▸ **Task goal**: From the line with "13: (445, 106, 0.29)" to the line with "29: (262, 247, 0.29)", retype every line exactly, including those two, and leave out the rest of the data below.

|---|

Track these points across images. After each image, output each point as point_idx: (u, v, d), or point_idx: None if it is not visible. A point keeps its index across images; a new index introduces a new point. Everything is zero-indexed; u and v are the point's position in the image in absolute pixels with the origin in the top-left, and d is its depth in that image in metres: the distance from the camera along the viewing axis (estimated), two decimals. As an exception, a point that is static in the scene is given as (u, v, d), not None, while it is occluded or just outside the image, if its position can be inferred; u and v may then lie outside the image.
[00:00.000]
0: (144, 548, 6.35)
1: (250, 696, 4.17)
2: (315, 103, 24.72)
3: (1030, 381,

|---|

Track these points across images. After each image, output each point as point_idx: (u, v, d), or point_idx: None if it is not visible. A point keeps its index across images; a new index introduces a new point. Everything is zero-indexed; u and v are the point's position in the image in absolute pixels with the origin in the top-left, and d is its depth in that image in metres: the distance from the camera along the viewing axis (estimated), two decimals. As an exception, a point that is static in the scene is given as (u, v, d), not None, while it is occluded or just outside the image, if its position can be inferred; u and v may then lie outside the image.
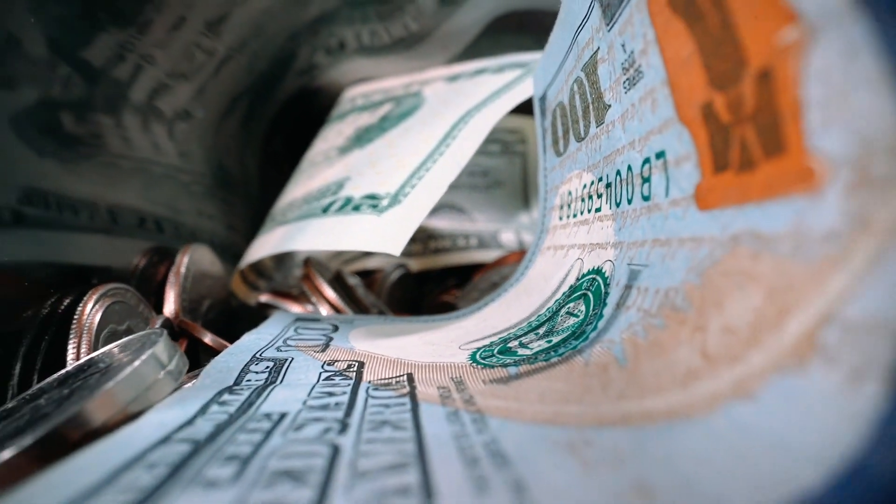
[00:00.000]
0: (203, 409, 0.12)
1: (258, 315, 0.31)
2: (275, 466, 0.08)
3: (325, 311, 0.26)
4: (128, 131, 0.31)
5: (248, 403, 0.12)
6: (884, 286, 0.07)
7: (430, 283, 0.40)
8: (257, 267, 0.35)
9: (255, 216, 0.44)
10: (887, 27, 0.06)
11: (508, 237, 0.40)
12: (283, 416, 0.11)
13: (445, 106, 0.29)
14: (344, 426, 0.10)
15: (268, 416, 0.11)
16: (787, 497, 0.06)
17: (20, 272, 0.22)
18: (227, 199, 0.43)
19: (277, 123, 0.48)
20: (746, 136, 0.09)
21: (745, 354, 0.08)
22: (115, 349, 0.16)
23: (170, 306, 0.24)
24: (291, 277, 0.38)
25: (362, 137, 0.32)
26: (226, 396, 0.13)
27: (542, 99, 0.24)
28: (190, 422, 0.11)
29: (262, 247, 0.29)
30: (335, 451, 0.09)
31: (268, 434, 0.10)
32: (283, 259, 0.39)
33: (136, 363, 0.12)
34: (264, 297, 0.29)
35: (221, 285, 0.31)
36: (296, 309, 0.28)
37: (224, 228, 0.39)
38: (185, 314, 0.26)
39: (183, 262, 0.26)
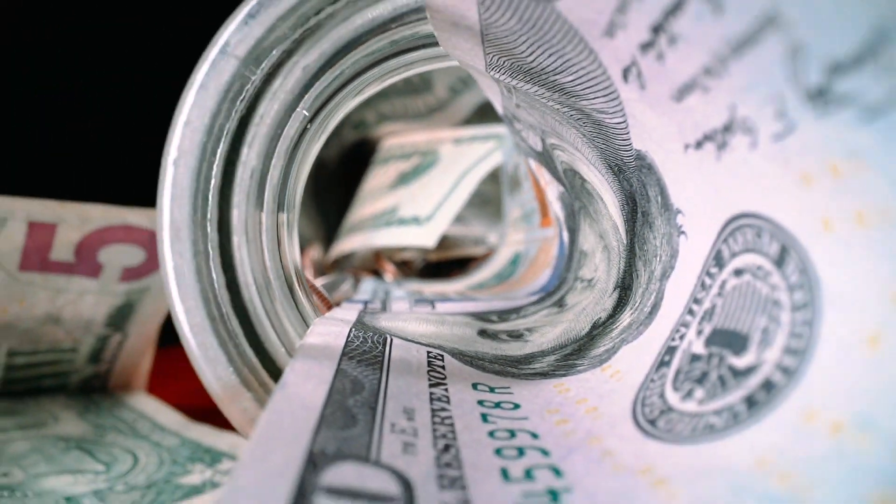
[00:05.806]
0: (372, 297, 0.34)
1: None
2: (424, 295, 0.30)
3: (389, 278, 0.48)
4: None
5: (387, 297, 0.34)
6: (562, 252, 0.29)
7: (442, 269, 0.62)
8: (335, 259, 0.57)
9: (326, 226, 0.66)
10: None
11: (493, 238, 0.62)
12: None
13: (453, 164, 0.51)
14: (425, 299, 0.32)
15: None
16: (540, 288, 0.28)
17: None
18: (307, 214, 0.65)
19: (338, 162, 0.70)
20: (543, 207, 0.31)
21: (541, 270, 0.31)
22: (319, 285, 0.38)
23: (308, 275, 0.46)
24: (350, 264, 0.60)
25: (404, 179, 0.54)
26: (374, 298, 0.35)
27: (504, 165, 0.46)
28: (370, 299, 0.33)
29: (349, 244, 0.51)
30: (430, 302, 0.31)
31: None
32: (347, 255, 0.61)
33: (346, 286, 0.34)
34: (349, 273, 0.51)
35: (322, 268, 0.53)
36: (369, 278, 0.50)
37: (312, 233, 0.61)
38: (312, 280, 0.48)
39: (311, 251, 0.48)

|---|

▸ **Output below**:
13: (445, 106, 0.29)
14: (344, 426, 0.10)
15: (268, 416, 0.11)
16: (787, 497, 0.06)
17: (20, 272, 0.22)
18: (227, 199, 0.43)
19: (277, 123, 0.48)
20: (746, 136, 0.09)
21: (745, 354, 0.08)
22: (115, 349, 0.16)
23: (170, 306, 0.24)
24: (291, 277, 0.38)
25: (362, 137, 0.32)
26: (226, 396, 0.13)
27: (542, 99, 0.24)
28: (190, 422, 0.11)
29: (262, 247, 0.29)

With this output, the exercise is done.